26 Mar 2011

Libyan rebels take back Ajdabiya

Libyan rebels have taken back the town of Ajdabiya after an all-night battle. Channel 4 News International Editor Lindsey Hilsum asks if the rebels will be able to maintain their momentum.

Rebel fighters in Libya danced on tanks, waved flags and fired in the air near buildings riddled with bullet holes. Half a dozen wrecked tanks lay near the eastern entrance to the town and the ground was strewn with empty shell casings.

There were signs of heavy fighting at Ajdabiya’s western gate. The decomposing bodies of more than a dozen Gaddafi fighters were strewn over the ground. An abandoned truckload of ammunition suggested Gaddafi forces had beaten a hasty retreat.

“All of Ajdabiya is free and all the way to Brega is free,” said Faraj Joeli, a 20-year-old computer science student turned rebel fighter.

Read more: Libya war - strike against Gaddafi

There was little sign of destruction in the town centre and the few remaining inhabitants who had not fled began emerging from their homes. Rebel fighters drove around firing guns in the air or distributed bread, flour and water to residents.

Rebel fighters celebrate by waving a Kingdom of Libya flag on the outskirts of the town of Ajdabiya (Reuters)

Capturing Ajdabiya, a gateway from western Libya to the rebel stronghold of Benghazi and the oil town of Tobruk, was a big morale boost for the rebels after two weeks on the back foot.

Brega

Libyan rebel fighters say they have reached the outskirts of the oil-exporting town of Brega after taking Ajdabiya from Gaddafi’s forces, a rebel spokesman said.

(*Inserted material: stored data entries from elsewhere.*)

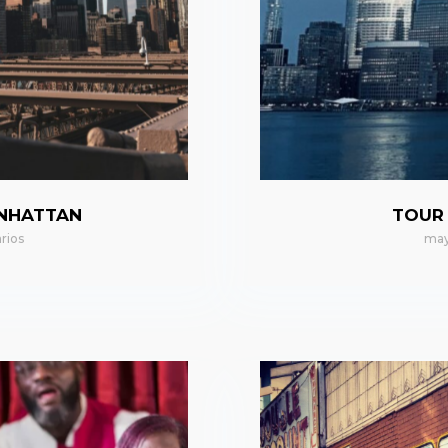
ANHATTAN
TOUR
rios
may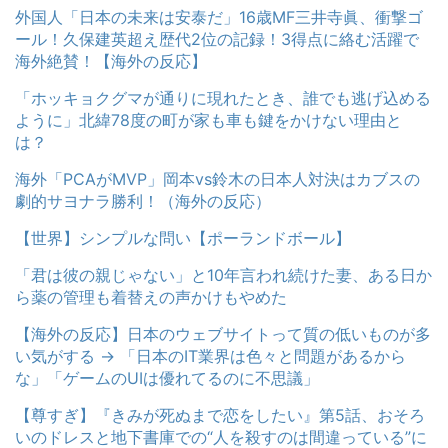
外国人「日本の未来は安泰だ」16歳MF三井寺眞、衝撃ゴ
ール！久保建英超え歴代2位の記録！3得点に絡む活躍で
海外絶賛！【海外の反応】
「ホッキョクグマが通りに現れたとき、誰でも逃げ込める
ように」北緯78度の町が家も車も鍵をかけない理由と
は？
海外「PCAがMVP」岡本vs鈴木の日本人対決はカブスの
劇的サヨナラ勝利！（海外の反応）
【世界】シンプルな問い【ポーランドボール】
「君は彼の親じゃない」と10年言われ続けた妻、ある日か
ら薬の管理も着替えの声かけもやめた
【海外の反応】日本のウェブサイトって質の低いものが多
い気がする → 「日本のIT業界は色々と問題があるから
な」「ゲームのUIは優れてるのに不思議」
【尊すぎ】『きみが死ぬまで恋をしたい』第5話、おそろ
いのドレスと地下書庫での“人を殺すのは間違っている”に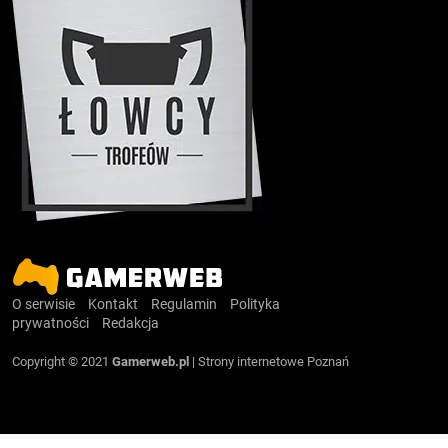
O serwisie
Kontakt
Regulamin
Polityka
prywatności
Redakcja
Copyright © 2021
Gamerweb.pl
|
Strony internetowe Poznań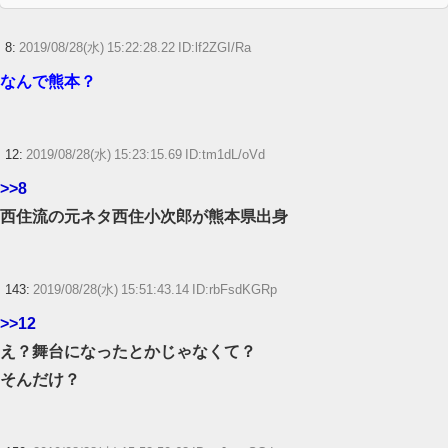
8:
2019/08/28(水) 15:22:28.22 ID:lf2ZGI/Ra
なんで熊本？
12:
2019/08/28(水) 15:23:15.69 ID:tm1dL/oVd
>>8
西住流の元ネタ西住小次郎が熊本県出身
143:
2019/08/28(水) 15:51:43.14 ID:rbFsdKGRp
>>12
え？舞台になったとかじゃなくて？
そんだけ？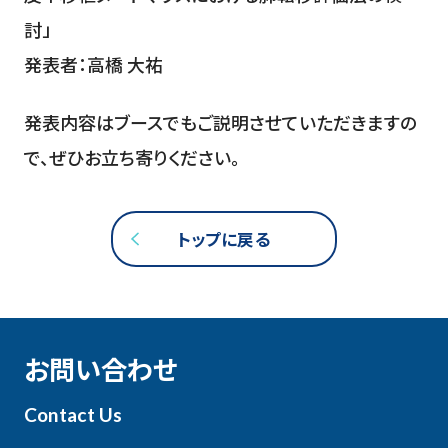
討」
発表者：高橋 大祐
発表内容はブースでもご説明させていただきますの
で、ぜひお立ち寄りください。
トップに戻る
お問い合わせ
Contact Us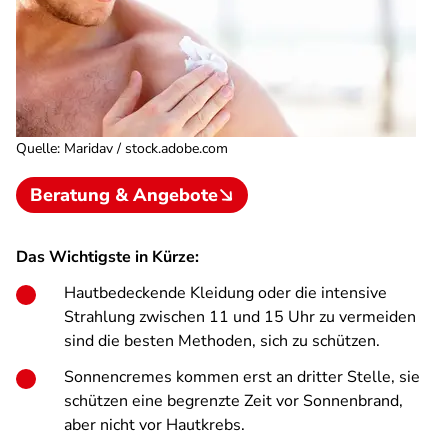
Quelle
:
Maridav / stock.adobe.com
Beratung & Angebote
Das Wichtigste in Kürze:
Hautbedeckende Kleidung oder die intensive
Strahlung zwischen 11 und 15 Uhr zu vermeiden
sind die besten Methoden, sich zu schützen.
Sonnencremes kommen erst an dritter Stelle, sie
schützen eine begrenzte Zeit vor Sonnenbrand,
aber nicht vor Hautkrebs.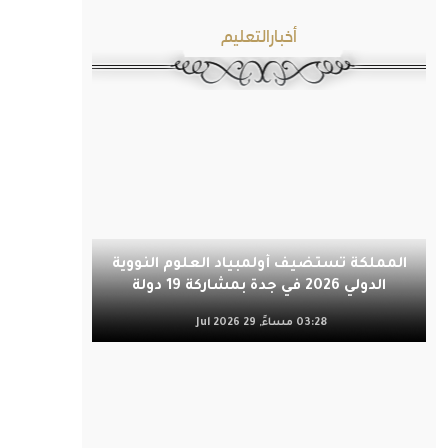
أخبارالتعليم
المملكة تستضيف أولمبياد العلوم النووية
الدولي 2026 في جدة بمشاركة 19 دولة
03:28 مساءً, 29 Jul 2026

“They are now, as we speak, on the outskirts of the city of Brega,” Colonel Ahmed Bani, a rebel military spokesman, said at a news conference in the rebel stronghold of Benghazi. Brega is 70 km to the west of Ajdabiya.

Bani said the recapture by rebels of Ajdabiya, a gateway from western Libya to Benghazi, meant “the winds of change have now started to blow.”

Misrata

Shelling by forces loyal to Libyan leader Muammar Gaddafi in rebel-held Misrata stopped on Saturday when Western coalition planes appeared in the sky above the city, a rebel told Reuters.

“The shelling has stopped and now the warplanes of allies are above the sky of Misrata. The shelling stopped when the planes appeared in the sky. It seems this is their strategy,” the rebel, called Saadoun, said by telephone.

Pro-Gaddafi forces launched attacks on Misrata on Saturday from the west and the east, Saadoun said earlier, after rebels backed by allied air strikes retook the strategic town of Ajdabiya.

“It seems his (Gaddafi’s) focus now is Misrata,” he said.